▸ WHAT TO WORK ON: In the items below, rewrite the stretch from the line containing "Does the chart" through the end of the items, changing "markers" to "symbols" and leaving everything else the same.

[Chart understanding data]
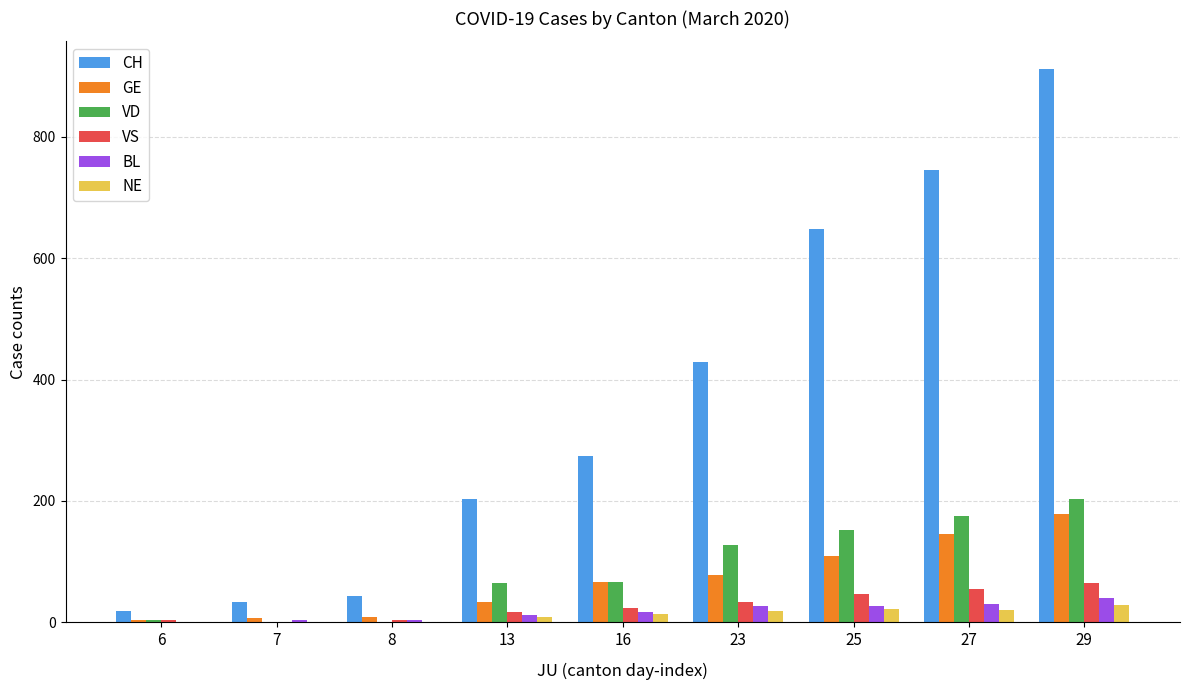

Which series changed the most between 8 and 27?

CH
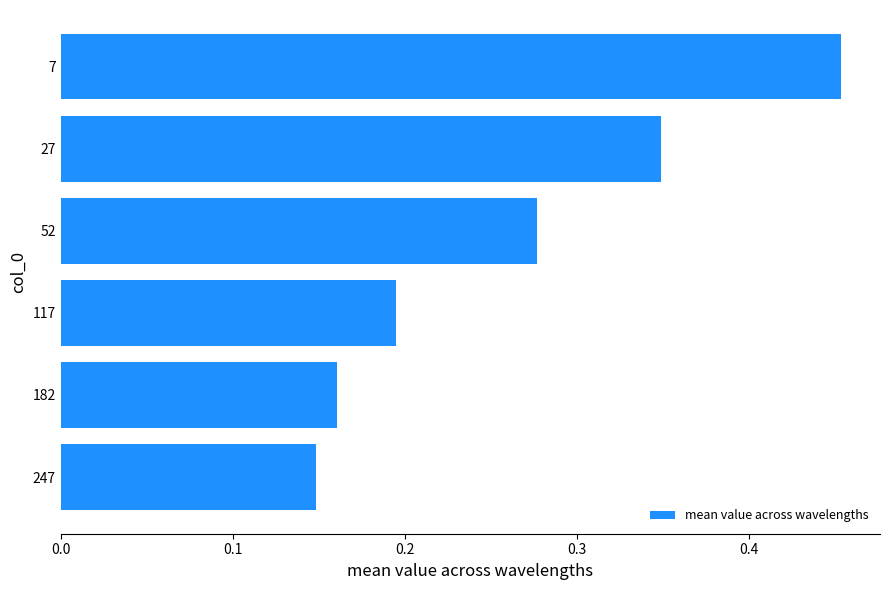

What is the sum of all values?

1.6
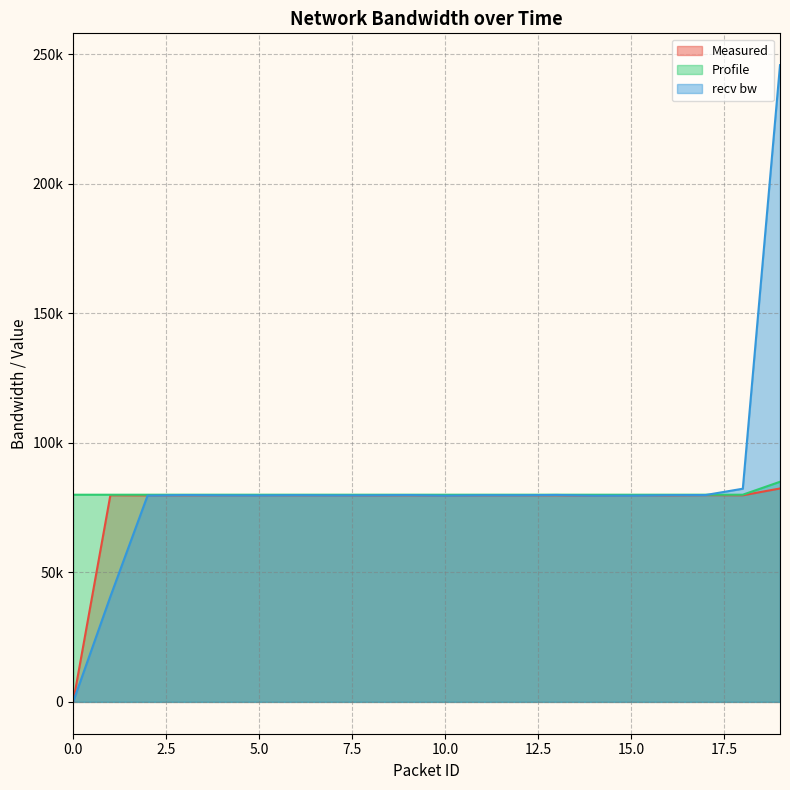

Does the chart display data point markers on the line(s)?

No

▸ RESPONSE TO THIS TASK:
Does the chart display data point symbols on the line(s)?

No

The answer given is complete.